Alsa is an unincorporated community in Van Zandt County, Texas, United States. According to the Handbook of Texas, the community had a population of 30 in 2000. It is located within the Dallas/Fort Worth Metroplex.

History
A post office was established at Alsa in 1894 and remained in operation until 1907. One source says that the community was named by Confederate veteran Bill Starnes, who opened a store shortly after the American Civil War and named it for a girl he fell in love with. Its population zenith was 50 in 1896; at that time, the community had a combination cotton gin and gristmill, a general store, and Baptist and Methodist churches. It had two businesses, a church, and Howell Cemetery in 1936. Both businesses closed by 1964, causing the population to drop to 15. Farming and livestock were the most common commodities in the community. Locals grew fruits, vegetables, and cotton as the main crops, while dairy and beef cattle, hogs, and poultry were raised.
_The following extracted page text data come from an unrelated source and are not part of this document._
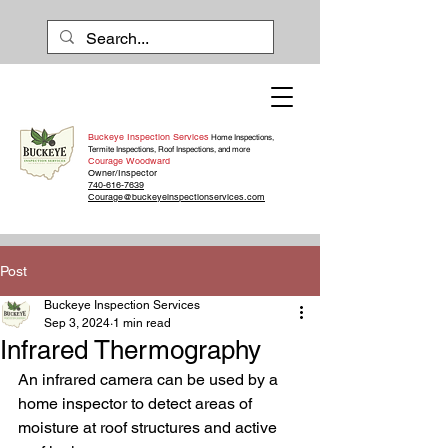
Buckeye Inspection Services
Home Inspections,
Termite Inspections, Roof Inspections, and more
Courage Woodward
Owner/Inspector
740-616-7639
Courage@buckeyeinspectionservices.com
Post
Buckeye Inspection Services
Sep 3, 2024
1 min read
Infrared Thermography
An infrared camera can be used by a 
home inspector to detect areas of 
moisture at roof structures and active 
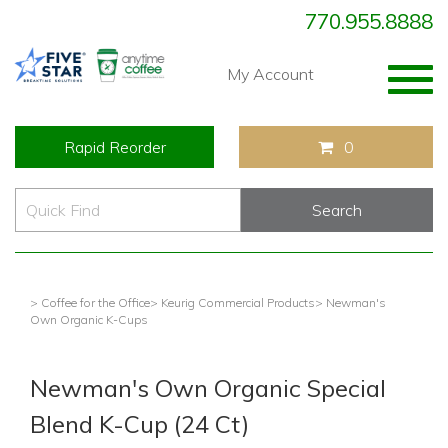
770.955.8888
Togg
My Account
navig
Rapid Reorder
0
> Coffee for the Office
> Keurig Commercial Products
> Newman's
Own Organic K-Cups
Newman's Own Organic Special
Blend K-Cup (24 Ct)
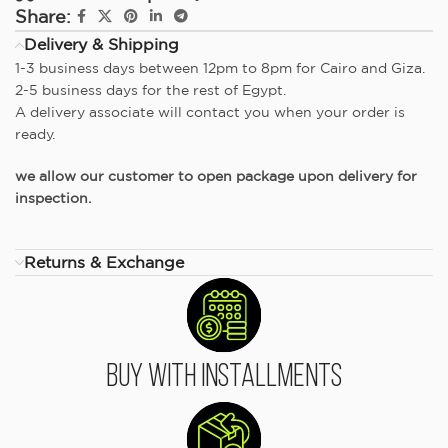
Share:
Delivery & Shipping
1-3 business days between 12pm to 8pm for Cairo and Giza.
2-5 business days for the rest of Egypt.
A delivery associate will contact you when your order is
ready.
we allow our customer to open package upon delivery for
inspection.
Returns & Exchange
Buy With Installments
Only scattered houses remained in Alsa in 1979, but its population was recorded as 30 in 2000.

Geography
Alsa is located  north of Canton in northwestern Van Zandt County.

Education
Alsa had a school called Center School that was established sometime after 1890. It had 75 students in 1904 and continued to operate in 1936. It joined the Wills Point Independent School District in the early 1950s.